New Jersey Gov. Chris Christie says he has not talked with President-elect Donald Trump about a role in the Trump administration.
"The president-elect was absolutely adamant about not discussing the transition before he was elected," said Christie, who is Trump's transition chairman.
Trump's senior team huddled privately to focus on a period of transition planning. In addition to Christie, the group included Republican National Committee Chairman Reince Priebus, Alabama Sen. Jeff Sessions, Vice President-elect Mike Pence, daughter Ivanka Trump's husband Jared Kushner, and others.
Speaking on NBC's "Today" show Thursday, Christie said he does not believe the George Washington Bridge lane closure scandal will cloud his future.

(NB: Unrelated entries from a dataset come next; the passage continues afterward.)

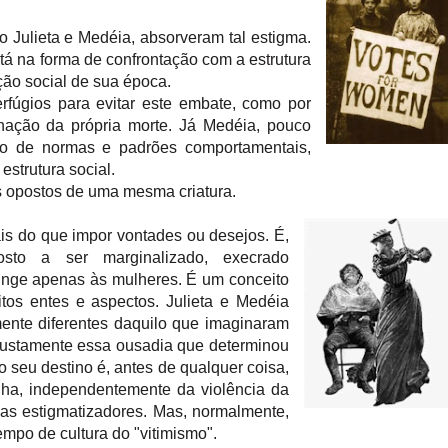
Julieta e Medéia, absorveram tal estigma.
stá na forma de confrontação com a estrutura
ção social de sua época.
erfúgios para evitar este embate, como por
ação da própria morte. Já Medéia, pouco
o de normas e padrões comportamentais,
estrutura social.
s opostos de uma mesma criatura.
is do que impor vontades ou desejos. É,
osto a ser marginalizado, execrado
ringe apenas às mulheres. É um conceito
os entes e aspectos. Julieta e Medéia
ente diferentes daquilo que imaginaram
 justamente essa ousadia que determinou
o seu destino é, antes de qualquer coisa,
ha, independentemente da violência da
gmas estigmatizadores. Mas, normalmente,
empo de cultura do "vitimismo".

The Republican said he's not committed to doing anything in a new administration. He says his job is to get Trump through the transition and he'll talk with the president-elect if there's any job that Trump wants him to do.
Christie refused to say if he was interested in a specific job with the new administration.
“I have a job to do to help get the administration ready. If there’s some role for me that I want to do, and that the president-elect wants me to do — we’ve known each other for 14 years — we’ll talk about," he said.
"Maybe it’s host of the 'Today' show, Matt. Who knows," Christie told host Matt Lauer.
Sources told NBC News a number of Trump's most loyal supporters were being considered for positions in his presidential cabinet, among them former New York City Mayor Rudy Giuliani and former House Speaker Newt Gingrich.
Giuliani is being looked at for attorney general, the sources said. Giuliani told CNN Thursday: "I certainly have the energy, and there's probably nobody who knows the Justice Department better than me."
However, that's a change of tune from Wednesday when Giuliani told The New York Times, "I'm not interested in returning to government.
Gingrich, an author of the Contract with America in the mid-1990s while in the Congress representing Georgia, could be a candidate for secretary of state.
Other possible names that have been put forward: retired Lt. Gen. Michael Flynn for defense secretary or national security adviser; Steve Mnuchin, Trump's finance chairman, for treasury secretary, and Lew Eisenberg, the Republican National Committee finance chairman, for commerce secretary, three campaign advisers told NBC News. Flynn would need a waiver from Congress because he has not been retired from the military for seven years as would be required.
Priebus, who was a staunch Trump defender, could be the chief of staff, according to NBC News.
Helping to vet the names are the conservative Heritage Foundation and Trump's running mate Pence.
The White House said Trump's team will start working directly with federal agencies this week on the transition.
Trump's team will start getting briefings related to the Defense Department, State Department, Treasury Department and other agencies. The briefings will include budget details, flow charts for staff and other information. Officials at those agencies will start speaking regularly to Trump team members to facilitate the handover of power in January. And Trump's team will start creating policy teams that will work out of government-provided offices near the White House.
The White House also said the Obama administration will host two "exercises" involving multiple agencies to help familiarize Trump's team with government practices and systems for responding to domestic emergencies.
Christie was asked on "Today" whether Trump would apologize for his repeated comments casting doubts on whether President Obama was born in the United States. Obama was born in Hawaii.
Christie said "I think that's all past us." He noted that Obama has made barbed remarks about Trump. He said: "That's politics though."
Asked if Trump's birther comments were "just politics," Christie said "everything is in the context of politics" — though that doesn't mean Trump didn't believe what he was saying.
Meanwhile, Giuliani dismissed post-election protesters as "a bunch of crybabies."
There have been protests in New York, Chicago, Philadelphia, Washington and elsewhere. Some demonstrators carried placards declaring "Not My President."
Giuliani said on Fox News Channel's "Fox and Friends" that most of the protesters are college-age students and seem to be "1 percent of 1 percent of 1 percent."
Giuliani said he would advise the president-elect to tell them to calm down and after a year, "you'll be living in a better country. If not, go cry then."